▶ [Alıştırma hedefi]: Lütfen aşağıdaki satırların hepsinde "Sælg" kelimesini "Køb" olarak değiştirip satırları yeniden yazın. Başka hiçbir şeye dokunmayın ve resimleri cevaba almayın.

▶ [Görev malzemesi]:
━━━━━━

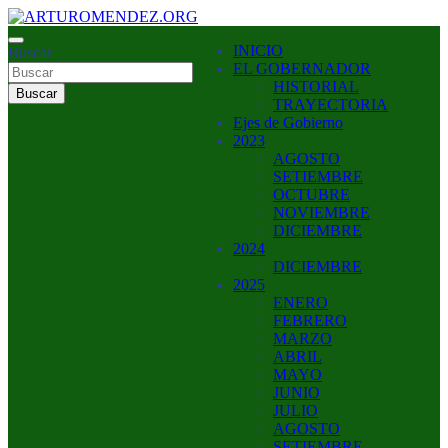
Saltar
al
ARTURO MENDEZ GOBERNADOR 2023
INICIO
contenido
Buscar
ARTUROMENDEZ.ORG
EL GOBERNADOR
HISTORIAL
Buscar
TRAYECTORIA
Ejes de Gobierno
2023
AGOSTO
SETIEMBRE
OCTUBRE
NOVIEMBRE
DICIEMBRE
2024
DICIEMBRE
2025
ENERO
FEBRERO
MARZO
ABRIL
MAYO
JUNIO
JULIO
AGOSTO
SETIEMBRE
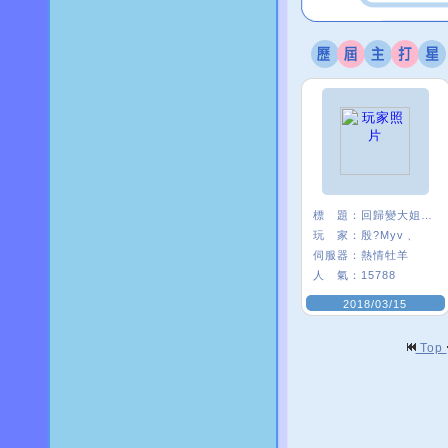
標 題：
回歸變大姐姐是怎樣
玩 家：
殷?Myv﹑
伺服器：
熱情牡羊
人 氣：
15788
2018/03/15
Top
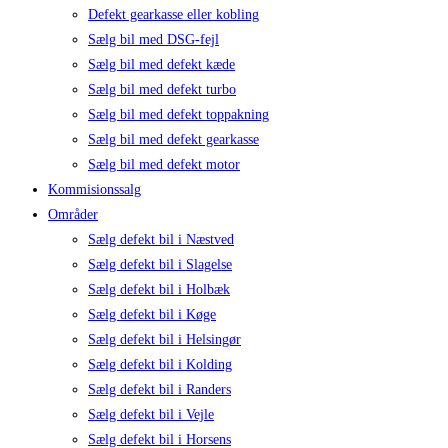
Defekt gearkasse eller kobling
Sælg bil med DSG-fejl
Sælg bil med defekt kæde
Sælg bil med defekt turbo
Sælg bil med defekt toppakning
Sælg bil med defekt gearkasse
Sælg bil med defekt motor
Kommisionssalg
Områder
Sælg defekt bil i Næstved
Sælg defekt bil i Slagelse
Sælg defekt bil i Holbæk
Sælg defekt bil i Køge
Sælg defekt bil i Helsingør
Sælg defekt bil i Kolding
Sælg defekt bil i Randers
Sælg defekt bil i Vejle
Sælg defekt bil i Horsens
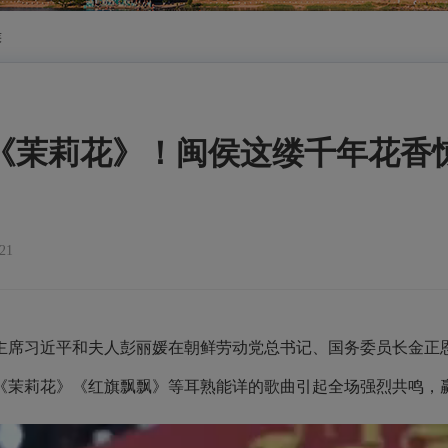
侯
《茉莉花》！闽侯这缕千年花香
21
家主席习近平和夫人彭丽媛在朝鲜劳动党总书记、国务委员长金正
《茉莉花》《红旗飘飘》等耳熟能详的歌曲引起全场强烈共鸣，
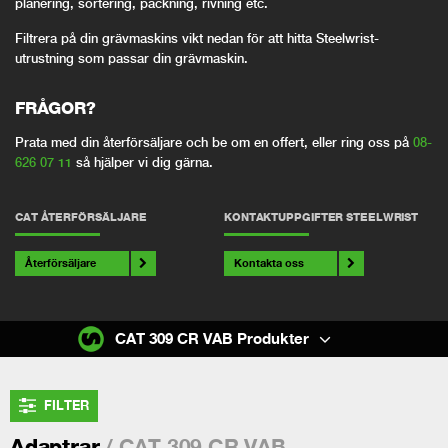
planering, sortering, packning, rivning etc.
Filtrera på din grävmaskins vikt nedan för att hitta Steelwrist-
utrustning som passar din grävmaskin.
FRÅGOR?
Prata med din återförsäljare och be om en offert, eller ring oss på
08-
626 07 11
så hjälper vi dig gärna.
CAT ÅTERFÖRSÄLJARE
KONTAKTUPPGIFTER STEELWRIST
Återförsäljare
Kontakta oss
CAT 309 CR VAB Produkter
FILTER
/ CAT 309 CR VAB
Adaptrar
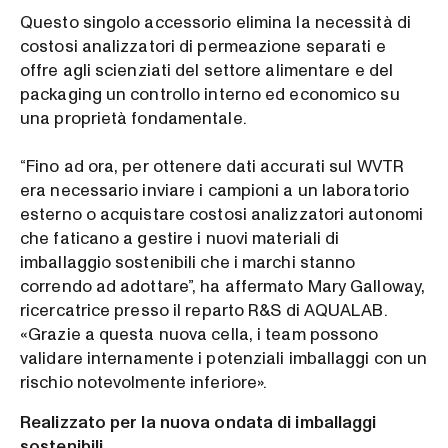
Questo singolo accessorio elimina la necessità di
costosi analizzatori di permeazione separati e
offre agli scienziati del settore alimentare e del
packaging un controllo interno ed economico su
una proprietà fondamentale.
“Fino ad ora, per ottenere dati accurati sul WVTR
era necessario inviare i campioni a un laboratorio
esterno o acquistare costosi analizzatori autonomi
che faticano a gestire i nuovi materiali di
imballaggio sostenibili che i marchi stanno
correndo ad adottare”, ha affermato Mary Galloway,
ricercatrice presso il reparto R&S di AQUALAB.
«Grazie a questa nuova cella, i team possono
validare internamente i potenziali imballaggi con un
rischio notevolmente inferiore».
Realizzato per la nuova ondata di imballaggi
sostenibili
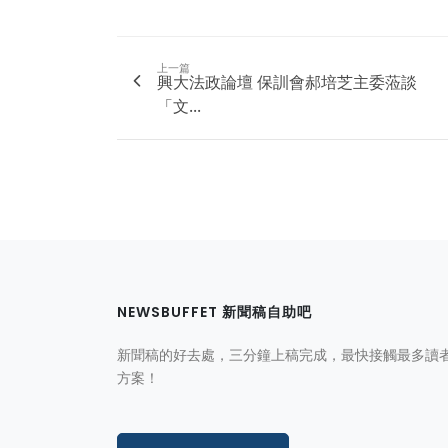
上一篇
興大法政論壇 保訓會郝培芝主委蒞談
「文...
NEWSBUFFET 新聞稿自助吧
新聞稿的好去處，三分鐘上稿完成，最快接觸最多讀
方案！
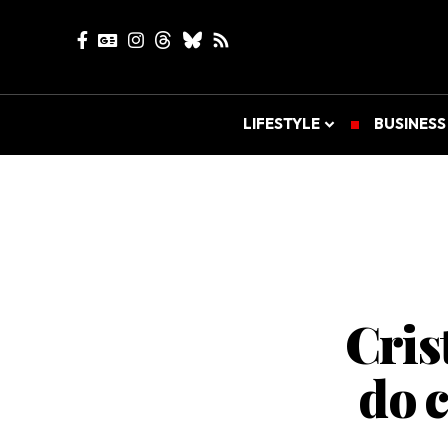
LIFESTYLE
BUSINESS
Cris
do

━━━━━━

▶ [Görev yanıtı]:
Saltar
al
ARTURO MENDEZ GOBERNADOR 2023
INICIO
contenido
Buscar
ARTUROMENDEZ.ORG
EL GOBERNADOR
HISTORIAL
Buscar
TRAYECTORIA
Ejes de Gobierno
2023
AGOSTO
SETIEMBRE
OCTUBRE
NOVIEMBRE
DICIEMBRE
2024
DICIEMBRE
2025
ENERO
FEBRERO
MARZO
ABRIL
MAYO
JUNIO
JULIO
AGOSTO
SETIEMBRE
標 題：
回歸變大姐姐是怎樣
玩 家：
殷?Myv﹑
伺服器：
熱情牡羊
人 氣：
15788
2018/03/15
Top
Defekt gearkasse eller kobling
Køb bil med DSG-fejl
Køb bil med defekt kæde
Køb bil med defekt turbo
Køb bil med defekt toppakning
Køb bil med defekt gearkasse
Køb bil med defekt motor
Kommisionssalg
Områder
Køb defekt bil i Næstved
Køb defekt bil i Slagelse
Køb defekt bil i Holbæk
Køb defekt bil i Køge
Køb defekt bil i Helsingør
Køb defekt bil i Kolding
Køb defekt bil i Randers
Køb defekt bil i Vejle
Køb defekt bil i Horsens
侯
《茉莉花》！闽侯这缕千年花香
21
家主席习近平和夫人彭丽媛在朝鲜劳动党总书记、国务委员长金正
《茉莉花》《红旗飘飘》等耳熟能详的歌曲引起全场强烈共鸣，
planering, sortering, packning, rivning etc.
Filtrera på din grävmaskins vikt nedan för att hitta Steelwrist-
utrustning som passar din grävmaskin.
FRÅGOR?
Prata med din återförsäljare och be om en offert, eller ring oss på
08-
626 07 11
så hjälper vi dig gärna.
CAT ÅTERFÖRSÄLJARE
KONTAKTUPPGIFTER STEELWRIST
Återförsäljare
Kontakta oss
CAT 309 CR VAB Produkter
FILTER
/ CAT 309 CR VAB
Adaptrar
Questo singolo accessorio elimina la necessità di
costosi analizzatori di permeazione separati e
offre agli scienziati del settore alimentare e del
packaging un controllo interno ed economico su
una proprietà fondamentale.
“Fino ad ora, per ottenere dati accurati sul WVTR
era necessario inviare i campioni a un laboratorio
esterno o acquistare costosi analizzatori autonomi
che faticano a gestire i nuovi materiali di
imballaggio sostenibili che i marchi stanno
correndo ad adottare”, ha affermato Mary Galloway,
ricercatrice presso il reparto R&S di AQUALAB.
«Grazie a questa nuova cella, i team possono
validare internamente i potenziali imballaggi con un
rischio notevolmente inferiore».
Realizzato per la nuova ondata di imballaggi
sostenibili
上一篇
興大法政論壇 保訓會郝培芝主委蒞談
「文...
NEWSBUFFET 新聞稿自助吧
新聞稿的好去處，三分鐘上稿完成，最快接觸最多讀
方案！
LIFESTYLE
BUSINESS
Cris
do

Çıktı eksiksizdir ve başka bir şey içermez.